Internal medicine and infectious disease specialist Isaac Bogoch and his colleagues turned an iPhone 4S into a fairly accurate microscope by attaching an eight dollar, three-millimeter ball lens to the smartphone’s camera lens using double sided tape.
The DIY microscope was tested with 200 slides of stool samples from school children with different types of parasitic worms in Pemba Island, Tanzania. The slides were covered with cellophane strips and then placed up against the lens. A simple flashlight illuminated the slides from below. The doctors took photos of the samples and assessed them on the iPhone screen.
To check the accuracy of the iPhone microscope, the slide samples were also assessed using a conventional microscope.
The iPhone microscope was 70% accurate as compared to a conventional microscope. These results were promising, but not quite enough. The microscope will have to be at least 80% accurate in order to be clinically useful, according to the study which was published last March on The American Journal of Tropical Medicine and Hygiene.

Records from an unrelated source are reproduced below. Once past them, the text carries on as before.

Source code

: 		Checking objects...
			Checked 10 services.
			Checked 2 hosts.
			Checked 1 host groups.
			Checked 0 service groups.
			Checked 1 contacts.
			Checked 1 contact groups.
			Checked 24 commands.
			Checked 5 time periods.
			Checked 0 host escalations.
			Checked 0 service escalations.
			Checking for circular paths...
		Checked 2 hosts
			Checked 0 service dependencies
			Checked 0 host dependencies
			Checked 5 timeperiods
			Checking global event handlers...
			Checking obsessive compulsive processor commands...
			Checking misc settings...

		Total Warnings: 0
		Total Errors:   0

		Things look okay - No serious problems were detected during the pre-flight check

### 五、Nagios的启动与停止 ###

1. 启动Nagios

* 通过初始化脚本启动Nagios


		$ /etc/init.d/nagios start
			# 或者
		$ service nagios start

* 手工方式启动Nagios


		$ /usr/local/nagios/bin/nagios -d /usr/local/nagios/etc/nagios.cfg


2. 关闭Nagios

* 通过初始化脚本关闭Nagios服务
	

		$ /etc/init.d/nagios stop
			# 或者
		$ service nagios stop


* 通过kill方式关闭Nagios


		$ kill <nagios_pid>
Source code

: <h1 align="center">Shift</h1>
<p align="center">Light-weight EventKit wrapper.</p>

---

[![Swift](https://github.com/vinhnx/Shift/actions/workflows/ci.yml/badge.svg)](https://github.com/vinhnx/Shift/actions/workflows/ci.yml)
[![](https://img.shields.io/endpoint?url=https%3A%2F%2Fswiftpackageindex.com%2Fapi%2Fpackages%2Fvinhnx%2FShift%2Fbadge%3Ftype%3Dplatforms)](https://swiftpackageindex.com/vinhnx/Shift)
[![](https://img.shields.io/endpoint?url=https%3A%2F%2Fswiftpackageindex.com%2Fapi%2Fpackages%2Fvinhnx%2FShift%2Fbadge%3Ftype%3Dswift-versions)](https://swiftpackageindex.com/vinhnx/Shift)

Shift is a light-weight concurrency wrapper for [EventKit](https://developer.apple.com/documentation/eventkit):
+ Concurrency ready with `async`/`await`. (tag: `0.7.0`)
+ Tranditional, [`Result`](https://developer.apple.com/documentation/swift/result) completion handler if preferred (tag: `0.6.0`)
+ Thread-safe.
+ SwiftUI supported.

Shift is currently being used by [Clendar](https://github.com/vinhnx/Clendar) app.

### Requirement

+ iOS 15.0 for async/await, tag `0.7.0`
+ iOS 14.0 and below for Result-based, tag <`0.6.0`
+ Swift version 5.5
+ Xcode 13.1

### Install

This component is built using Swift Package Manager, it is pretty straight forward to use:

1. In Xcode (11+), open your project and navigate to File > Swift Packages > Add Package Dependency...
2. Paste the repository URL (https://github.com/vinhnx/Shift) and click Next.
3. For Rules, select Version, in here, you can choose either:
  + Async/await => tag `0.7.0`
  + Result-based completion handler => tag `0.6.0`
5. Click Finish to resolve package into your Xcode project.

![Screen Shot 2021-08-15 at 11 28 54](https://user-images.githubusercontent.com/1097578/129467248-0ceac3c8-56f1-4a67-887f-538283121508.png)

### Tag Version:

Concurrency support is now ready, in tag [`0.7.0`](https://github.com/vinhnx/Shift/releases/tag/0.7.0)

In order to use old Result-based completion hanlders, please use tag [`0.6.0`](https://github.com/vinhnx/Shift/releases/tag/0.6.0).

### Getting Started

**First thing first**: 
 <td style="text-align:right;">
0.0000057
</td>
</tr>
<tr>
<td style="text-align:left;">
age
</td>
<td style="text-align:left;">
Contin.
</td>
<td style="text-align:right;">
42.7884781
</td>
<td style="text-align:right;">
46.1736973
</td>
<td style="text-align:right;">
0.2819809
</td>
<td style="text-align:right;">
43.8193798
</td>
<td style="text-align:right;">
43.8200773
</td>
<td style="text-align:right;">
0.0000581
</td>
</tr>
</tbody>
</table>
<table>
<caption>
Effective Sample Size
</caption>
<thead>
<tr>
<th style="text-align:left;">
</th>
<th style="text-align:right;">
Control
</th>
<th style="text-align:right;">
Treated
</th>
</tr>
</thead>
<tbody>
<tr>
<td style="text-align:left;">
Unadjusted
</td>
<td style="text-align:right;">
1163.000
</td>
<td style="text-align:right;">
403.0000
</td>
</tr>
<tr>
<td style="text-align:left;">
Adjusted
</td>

The researchers are confident that the technology can still be improved.
Mobile phone diagnostic technology will likely contribute to the diagnosis of infections and non-infectious etiologies in resource-constrained settings. A first-generation mobile phone microscope using a ball lens had modest diagnostic yield for soil-transmitted helminth infections; however, newer technologies may further improve mobile phone diagnostic capabilities, but they require additional field testing in different epidemiologic settings.
Dr. Bogoth’s DIY iPhone microscope is not the first time a smartphone was used as a microscope. A similar device was created by researchers from University of California, Davis back in 2011.